If you are physically present at a fashion show and watching it with full attention, the view that unfolds is entirely different to that presented in a fashion film. Although you are placed in one position, your eyes are free to roam; taking in full looks, hopping across models in the foreground to focus on something apparently more engaging on models in the background, turning to see the backs of looks, lingering on details in shoes, bags, or hair, glancing at fellow audience-members nudging each other or reading office emails across the row, noting production staff squatting out of sight lines whispering urgently into headsets… Your eyes travel back and forth to create a jagged and episodic narrative of perception that is yours to control. For this Hermès menswear show, Véronique Nichanian had at first hoped to restore that agency by reuniting with a physically present audience. When that proved impossible, she reunited for a second season with the director Cyril Teste to produce a digital show that was the closest thing to attending a real one that I’ve seen so far.
That was thanks to a seven-section split screen format that allowed you to choose which angle you wished to see in the foreground. Some of the angles were mobile, shot by hand but gimbal-smooth, while others came from cameras set into the square spiral staircase of the Mobilier National. This national storehouse of furniture had in recent seasons become Nichanian’s venue of choice, and the action unfolded down the stairs and into the courtyard in which we would otherwise have likely watched the show live.
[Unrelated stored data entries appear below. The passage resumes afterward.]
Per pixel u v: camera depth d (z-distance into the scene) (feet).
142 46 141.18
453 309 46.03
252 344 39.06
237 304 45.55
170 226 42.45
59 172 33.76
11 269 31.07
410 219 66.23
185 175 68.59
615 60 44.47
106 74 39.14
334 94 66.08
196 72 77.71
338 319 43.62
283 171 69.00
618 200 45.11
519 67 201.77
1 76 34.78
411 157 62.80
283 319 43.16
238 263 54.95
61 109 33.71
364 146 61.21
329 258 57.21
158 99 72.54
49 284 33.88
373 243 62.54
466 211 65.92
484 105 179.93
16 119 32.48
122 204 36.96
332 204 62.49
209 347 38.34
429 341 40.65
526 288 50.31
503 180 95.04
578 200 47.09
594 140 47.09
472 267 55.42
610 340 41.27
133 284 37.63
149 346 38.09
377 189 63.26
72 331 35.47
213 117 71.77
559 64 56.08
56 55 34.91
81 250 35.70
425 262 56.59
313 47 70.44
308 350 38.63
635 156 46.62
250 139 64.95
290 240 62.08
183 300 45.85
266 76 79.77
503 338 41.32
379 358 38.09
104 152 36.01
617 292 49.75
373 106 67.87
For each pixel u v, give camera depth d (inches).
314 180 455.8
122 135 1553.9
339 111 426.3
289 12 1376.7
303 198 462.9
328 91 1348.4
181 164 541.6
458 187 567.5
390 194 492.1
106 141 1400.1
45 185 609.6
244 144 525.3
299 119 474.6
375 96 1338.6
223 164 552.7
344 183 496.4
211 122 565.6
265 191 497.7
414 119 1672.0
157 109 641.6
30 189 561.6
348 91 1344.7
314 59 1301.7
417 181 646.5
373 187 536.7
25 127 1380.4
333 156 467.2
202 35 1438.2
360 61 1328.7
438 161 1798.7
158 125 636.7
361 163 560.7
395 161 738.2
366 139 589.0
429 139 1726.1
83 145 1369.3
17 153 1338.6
During a gimbal-free, handheld phone transmitted preview, Nichanian referred repeatedly to “télescopage”—which means collision, buffering and merging—as a central tenet of both a presentation and collection that was conceived as an adaptation to our currently diminished, but arguably intensified fields of vision and experience, “inside, outside and silicon.”A lovely detail both functional and decorative that exemplified this was the overlapping “twist” pockets on parkas, half-zips and jackets whose clashing contours were traced in saddlery stitching usually used on Hermès leather wares. Panning out, the divisions between private and professional were buffered and softened by the combination of irreverently cut, delicately volumized and slouchy-panted suiting to complement elevated workwear-derived pieces including vivid checked leather-tagged half-zips and twist pocket work shirts. Zestily colored sneakers—the tones specified were “cumin, glycin, H red, and frost blue”—played punchy foundation to lambskin track pants and cardigans. Joggers were sometimes traced with side-stripes to contrast with similarly piped blouson jackets and the stripes in blur-bordered mohair knitwear. The appropriately named print of the season was Drive Me Crazy, which unravelled on silks and cotton. Garment linings came in vivid contrasts of pattern and color, a further thoughtfully optimistic “télescopage.” Like all collections watched in person and packed with pieces you’d like to get to know better, this Hermès digital show left you both excited by what you’d spotted and frustrated not to have taken absolutely everything in.